ACTIVITY:
For this exercise, repeat the whole listing below exactly. Leave the pictures out.

PROVIDED DATA:
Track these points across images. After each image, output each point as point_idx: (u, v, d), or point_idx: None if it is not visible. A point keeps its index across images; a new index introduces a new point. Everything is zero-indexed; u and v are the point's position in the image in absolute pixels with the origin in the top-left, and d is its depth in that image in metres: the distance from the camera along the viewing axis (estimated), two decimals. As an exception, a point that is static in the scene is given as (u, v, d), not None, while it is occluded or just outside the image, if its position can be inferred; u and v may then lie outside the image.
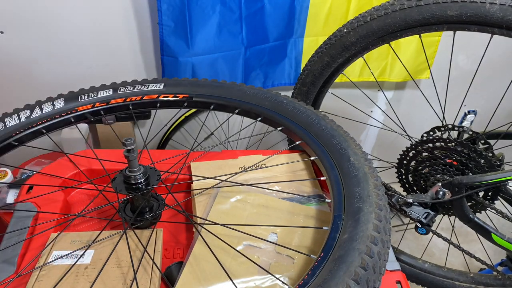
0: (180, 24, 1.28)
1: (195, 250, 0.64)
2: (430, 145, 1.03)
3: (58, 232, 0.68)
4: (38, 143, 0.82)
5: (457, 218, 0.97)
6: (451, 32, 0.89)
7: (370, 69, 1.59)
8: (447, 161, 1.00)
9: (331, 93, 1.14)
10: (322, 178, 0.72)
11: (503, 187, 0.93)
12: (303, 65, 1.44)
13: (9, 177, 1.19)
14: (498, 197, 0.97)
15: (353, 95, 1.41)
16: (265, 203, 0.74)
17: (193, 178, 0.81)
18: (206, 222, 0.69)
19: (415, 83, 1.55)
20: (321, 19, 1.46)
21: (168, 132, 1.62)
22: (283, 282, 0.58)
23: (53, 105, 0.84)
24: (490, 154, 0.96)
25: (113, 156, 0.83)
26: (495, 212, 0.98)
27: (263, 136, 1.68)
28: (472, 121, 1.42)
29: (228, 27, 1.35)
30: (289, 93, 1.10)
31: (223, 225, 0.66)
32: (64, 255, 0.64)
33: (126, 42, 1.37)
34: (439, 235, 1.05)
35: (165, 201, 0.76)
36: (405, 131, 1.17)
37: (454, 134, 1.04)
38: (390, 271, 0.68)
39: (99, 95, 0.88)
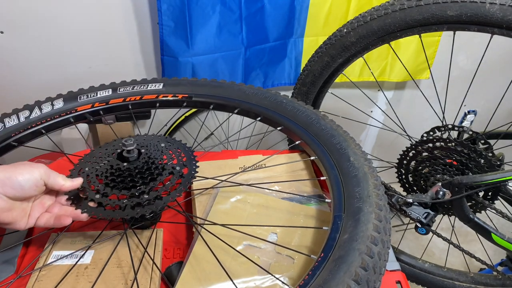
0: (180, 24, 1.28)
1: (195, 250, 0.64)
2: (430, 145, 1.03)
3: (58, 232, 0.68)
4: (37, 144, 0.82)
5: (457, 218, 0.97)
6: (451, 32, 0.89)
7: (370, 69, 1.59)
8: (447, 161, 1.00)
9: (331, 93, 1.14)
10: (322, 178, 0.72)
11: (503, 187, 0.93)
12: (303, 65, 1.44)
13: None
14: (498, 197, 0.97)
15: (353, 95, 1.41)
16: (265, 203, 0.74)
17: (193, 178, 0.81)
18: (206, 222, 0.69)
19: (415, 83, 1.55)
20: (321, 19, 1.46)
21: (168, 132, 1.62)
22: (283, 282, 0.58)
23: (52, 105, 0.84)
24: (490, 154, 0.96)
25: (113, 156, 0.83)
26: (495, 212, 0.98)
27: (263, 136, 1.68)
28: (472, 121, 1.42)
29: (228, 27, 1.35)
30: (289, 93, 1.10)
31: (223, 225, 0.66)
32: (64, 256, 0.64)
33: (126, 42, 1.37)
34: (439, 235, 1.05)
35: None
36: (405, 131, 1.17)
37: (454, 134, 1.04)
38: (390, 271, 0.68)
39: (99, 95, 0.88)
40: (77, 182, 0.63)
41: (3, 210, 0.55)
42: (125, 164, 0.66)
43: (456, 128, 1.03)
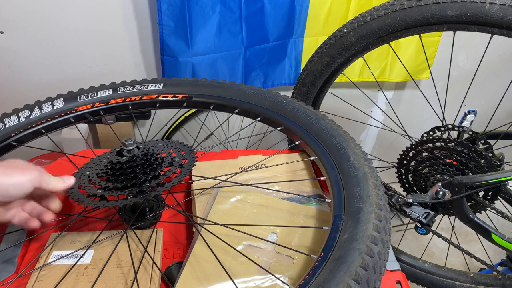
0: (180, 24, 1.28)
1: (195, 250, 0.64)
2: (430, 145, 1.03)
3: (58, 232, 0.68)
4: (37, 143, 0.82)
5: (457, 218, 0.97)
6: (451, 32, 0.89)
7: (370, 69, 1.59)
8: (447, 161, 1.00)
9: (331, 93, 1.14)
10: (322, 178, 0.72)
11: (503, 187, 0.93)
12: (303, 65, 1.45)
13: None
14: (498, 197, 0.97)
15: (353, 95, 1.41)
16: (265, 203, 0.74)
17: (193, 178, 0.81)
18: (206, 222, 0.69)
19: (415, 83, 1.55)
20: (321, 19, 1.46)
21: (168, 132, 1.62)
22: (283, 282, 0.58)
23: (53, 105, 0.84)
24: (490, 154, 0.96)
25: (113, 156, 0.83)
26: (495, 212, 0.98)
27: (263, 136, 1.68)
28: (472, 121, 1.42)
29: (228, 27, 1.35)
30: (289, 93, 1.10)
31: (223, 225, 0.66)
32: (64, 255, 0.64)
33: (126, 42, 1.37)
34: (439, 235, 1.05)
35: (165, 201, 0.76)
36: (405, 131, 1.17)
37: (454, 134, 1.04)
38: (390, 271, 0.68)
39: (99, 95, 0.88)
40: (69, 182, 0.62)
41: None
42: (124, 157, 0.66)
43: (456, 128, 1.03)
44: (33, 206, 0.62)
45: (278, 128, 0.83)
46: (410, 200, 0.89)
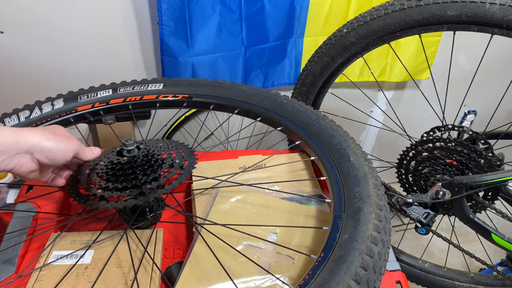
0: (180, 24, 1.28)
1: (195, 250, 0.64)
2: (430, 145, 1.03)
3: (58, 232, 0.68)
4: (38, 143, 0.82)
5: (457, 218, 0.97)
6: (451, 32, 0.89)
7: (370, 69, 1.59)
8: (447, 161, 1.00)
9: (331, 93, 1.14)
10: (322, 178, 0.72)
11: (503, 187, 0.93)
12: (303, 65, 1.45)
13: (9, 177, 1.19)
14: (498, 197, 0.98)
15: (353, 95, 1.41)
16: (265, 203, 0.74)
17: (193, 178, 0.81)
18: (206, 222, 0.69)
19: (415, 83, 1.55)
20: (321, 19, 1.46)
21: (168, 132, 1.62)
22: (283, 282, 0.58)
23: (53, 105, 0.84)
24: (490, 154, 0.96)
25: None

REPLY TO THE TASK:
Track these points across images. After each image, output each point as point_idx: (u, v, d), or point_idx: None if it is not visible. A point keeps its index across images; a new index introduces a new point. Everything is zero-indexed; u and v are the point's position in the image in absolute pixels with the origin in the top-left, and d is its depth in that image in metres: the distance from the camera along the viewing axis (estimated), two decimals. As an exception, a point that is static in the scene is given as (u, v, d), not None, while it is occluded or just outside the image, if its position can be inferred; u and v may then lie outside the image.
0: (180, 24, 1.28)
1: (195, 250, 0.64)
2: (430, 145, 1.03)
3: (58, 232, 0.68)
4: (38, 143, 0.82)
5: (457, 218, 0.97)
6: (451, 32, 0.89)
7: (370, 69, 1.59)
8: (447, 161, 1.00)
9: (331, 93, 1.14)
10: (322, 178, 0.72)
11: (503, 187, 0.93)
12: (303, 65, 1.44)
13: (9, 177, 1.19)
14: (498, 197, 0.97)
15: (353, 95, 1.41)
16: (265, 203, 0.74)
17: (193, 178, 0.81)
18: (206, 222, 0.69)
19: (415, 83, 1.55)
20: (321, 19, 1.46)
21: (168, 132, 1.62)
22: (283, 282, 0.58)
23: (53, 105, 0.84)
24: (490, 154, 0.96)
25: (113, 156, 0.83)
26: (495, 212, 0.98)
27: (263, 136, 1.68)
28: (472, 121, 1.42)
29: (228, 27, 1.35)
30: (289, 93, 1.10)
31: (223, 225, 0.66)
32: (64, 255, 0.64)
33: (126, 42, 1.37)
34: (439, 235, 1.05)
35: (165, 201, 0.76)
36: (405, 131, 1.17)
37: (454, 134, 1.04)
38: (390, 271, 0.68)
39: (99, 95, 0.88)
0: (180, 24, 1.28)
1: (195, 250, 0.64)
2: (430, 145, 1.03)
3: (58, 232, 0.68)
4: (37, 144, 0.82)
5: (457, 218, 0.97)
6: (451, 32, 0.89)
7: (370, 69, 1.59)
8: (447, 161, 1.00)
9: (331, 93, 1.14)
10: (322, 178, 0.72)
11: (503, 187, 0.93)
12: (303, 65, 1.44)
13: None
14: (498, 197, 0.97)
15: (353, 95, 1.41)
16: (265, 203, 0.74)
17: (193, 178, 0.81)
18: (206, 222, 0.69)
19: (415, 83, 1.55)
20: (321, 19, 1.46)
21: (168, 132, 1.62)
22: (283, 282, 0.58)
23: (52, 105, 0.84)
24: (490, 154, 0.96)
25: (113, 156, 0.83)
26: (495, 212, 0.98)
27: (263, 136, 1.68)
28: (472, 121, 1.42)
29: (228, 27, 1.35)
30: (289, 93, 1.10)
31: (223, 225, 0.66)
32: (64, 256, 0.64)
33: (126, 42, 1.37)
34: (439, 235, 1.05)
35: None
36: (405, 131, 1.17)
37: (454, 134, 1.04)
38: (390, 271, 0.68)
39: (99, 95, 0.88)
40: (77, 182, 0.63)
41: (3, 210, 0.55)
42: (125, 164, 0.66)
43: (456, 128, 1.03)
0: (180, 24, 1.28)
1: (195, 250, 0.64)
2: (430, 145, 1.03)
3: (58, 232, 0.68)
4: (37, 143, 0.82)
5: (457, 218, 0.97)
6: (451, 32, 0.89)
7: (370, 69, 1.59)
8: (447, 161, 1.00)
9: (331, 93, 1.14)
10: (322, 178, 0.72)
11: (503, 187, 0.93)
12: (303, 65, 1.45)
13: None
14: (498, 197, 0.97)
15: (353, 95, 1.41)
16: (265, 203, 0.74)
17: (193, 178, 0.81)
18: (206, 222, 0.69)
19: (415, 83, 1.55)
20: (321, 19, 1.46)
21: (168, 132, 1.62)
22: (283, 282, 0.58)
23: (53, 105, 0.84)
24: (490, 154, 0.96)
25: (113, 156, 0.83)
26: (495, 212, 0.98)
27: (263, 136, 1.68)
28: (472, 121, 1.42)
29: (228, 27, 1.35)
30: (289, 93, 1.10)
31: (223, 225, 0.66)
32: (64, 255, 0.64)
33: (126, 42, 1.37)
34: (439, 235, 1.05)
35: (165, 201, 0.76)
36: (405, 131, 1.17)
37: (454, 134, 1.04)
38: (390, 271, 0.68)
39: (99, 95, 0.88)
40: (69, 182, 0.62)
41: None
42: (124, 157, 0.66)
43: (456, 128, 1.03)
44: (33, 206, 0.62)
45: (278, 128, 0.83)
46: (410, 200, 0.89)
0: (180, 24, 1.28)
1: (195, 250, 0.64)
2: (430, 145, 1.03)
3: (58, 232, 0.68)
4: (38, 143, 0.82)
5: (457, 218, 0.97)
6: (451, 32, 0.89)
7: (370, 69, 1.59)
8: (447, 161, 1.00)
9: (331, 93, 1.14)
10: (322, 178, 0.72)
11: (503, 187, 0.93)
12: (303, 65, 1.45)
13: (9, 177, 1.19)
14: (498, 197, 0.98)
15: (353, 95, 1.41)
16: (265, 203, 0.74)
17: (193, 178, 0.81)
18: (206, 222, 0.69)
19: (415, 83, 1.55)
20: (321, 19, 1.46)
21: (168, 132, 1.62)
22: (283, 282, 0.58)
23: (53, 105, 0.84)
24: (490, 154, 0.96)
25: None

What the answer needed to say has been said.